A pouco mais de dois meses para a data anteriormente prevista para a edição deste ano (de 28 a 31 de julho), o formato do evento permanece indefinido. "A Epamig ainda estuda alternativas sobre a operação da feira, isso inclui local, data, gestão, modelo, etc." A expectativa era que a realização acontecesse simultaneamente no Instituto de Laticínios Cândido Tostes (ILCT) e no Expominas.
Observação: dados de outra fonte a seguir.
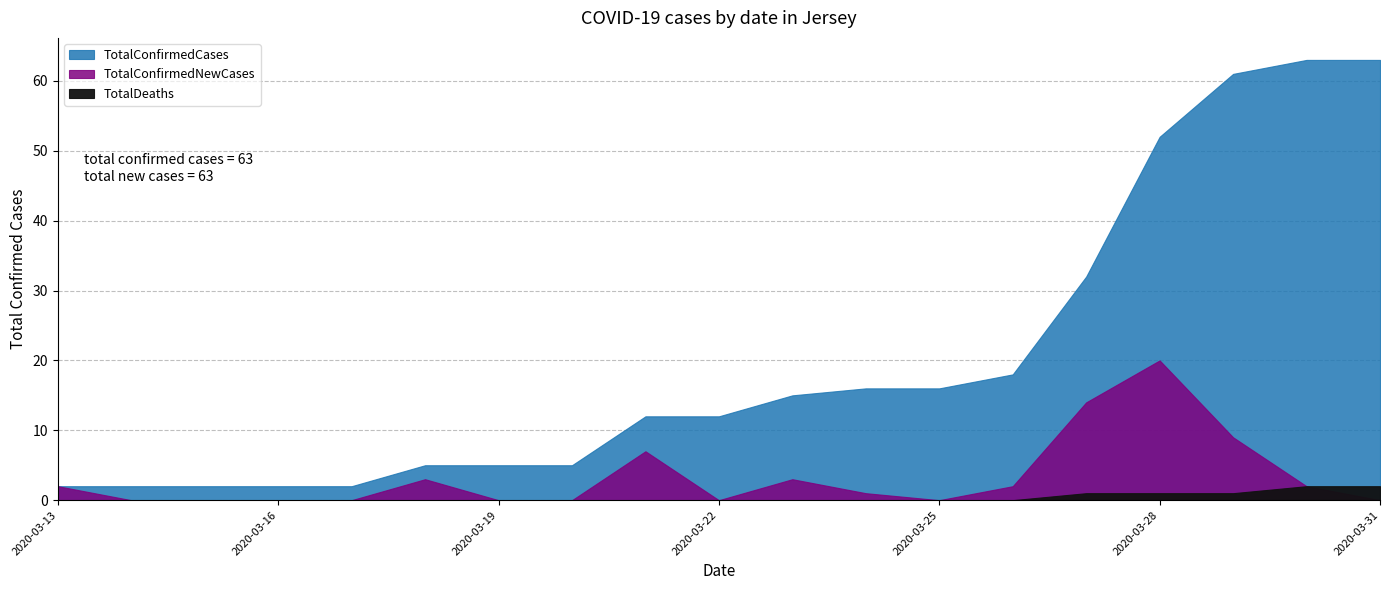

Reading right to left, extract all data points from this chart.

TotalConfirmedCases: 63	63	61	52	32	18	16	16	15	12	12	5	5	5	2	2	2	2	2
TotalConfirmedNewCases: 0	2	9	20	14	2	0	1	3	0	7	0	0	3	0	0	0	0	2
TotalDeaths: 2	2	1	1	1	0	0	0	0	0	0	0	0	0	0	0	0	0	0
Segundo a Epamig, há "muita procura por estande" e "todos estão sendo atendidos e posteriormente serão contatados". Informações divulgadas em julho do ano passado pela própria Epamig apontavam que 95% dos estandes já estariam reservados, com dez empresas na fila de espera para este ano.

Em janeiro, a Epamig publicou edital de concorrência pública para a concessão de parte da "Minas Láctea 2014". A concessão incluiria os serviços de administração, gestão financeira, fiscal e jurídica, comercialização, segurança, comunicação e marketing, dentre outros. A vigência seria de um ano podendo ser prorrogada anualmente até o limite de cinco anos. O anúncio da empresa vencedora estava previsto para março. "A Epamig desconhece os motivos (do desinteresse) da iniciativa privada. Lançar outro edital não é uma das hipóteses em consideração", afirmou a entidade.

Considerado o principal evento laticinista da América Latina, o Minas Láctea reúne seis eventos: Exposição de Máquinas, Equipamentos, Embalagens e Insumos para a Indústria Laticinista (Expomaq); Exposição de Produtos Lácteos (Expolac); Concurso Nacional de Produtos Lácteos; Fino Paladar e Lac´Ideia, além do Congresso Nacional de Laticínios. Em 2013, o público chegou a 14 mil pessoas nos três dias de evento, alta de 16% ante o ano anterior. Os negócios gerados e prospectados durante o evento sinalizaram um giro de R$ 200 milhões.


Busca de parceiros para fábrica

Informações de bastidores dão conta de que um especialista estaria na cidade avaliando a possibilidade de retomar a produção comercial na fábrica do ILCT, inoperante desde 2008, visando a atender o mercado. A Epamig não confirmou essa informação, apenas afirmou que "a fábrica está em operação atendendo à pesquisa e ao ensino. Somente a produção para o mercado não está viabilizada, porque a Epamig busca parceiros na iniciativa privada". O posicionamento é que a entidade está "reunindo esforços para encontrar o melhor modelo para a gestão e o funcionamento da fábrica".

Conforme a Tribuna noticiou em janeiro, a fábrica pode ser terceirizada. Este, aliás, seria o motivo do atraso na retomada das operações comerciais da unidade, prevista para outubro de 2013. Na época, o então governador Antonio Anastasia (PSDB) realizou a entrega da obra e anunciou o início da produção no final daquele mês. A venda de derivados no varejo estava programada para novembro. Na época, a Epamig afirmou que "a loja do Instituto Cândido Tostes não será aberta porque está em estudo uma alternativa que torne o empreendimento autossustentável".

Depois de cinco anos de reforma e investimento estimado em R$ 3,3 milhões, entre recursos dos governos federal e estadual, a unidade estaria apta a reiniciar as atividades. Com produção inicial estimada em dois mil litros por dia, a expectativa era atingir a capacidade (oito mil litros/dia) no período de seis meses a, no máximo, um ano, conforme resposta do mercado. A intenção era, na primeira fase, produzir queijos minas frescal, minas padrão, prato e edan, requeijão cremoso, doce de leite e iogurte. Na segunda, o mix seria enriquecido com queijos finos, bebidas lácteas e ricota. A fabricação seria feita por 12 funcionários do próprio instituto, e a comercialização ficaria concentrada na loja anexa ao instituto, sendo destinada a Juiz de Fora e região.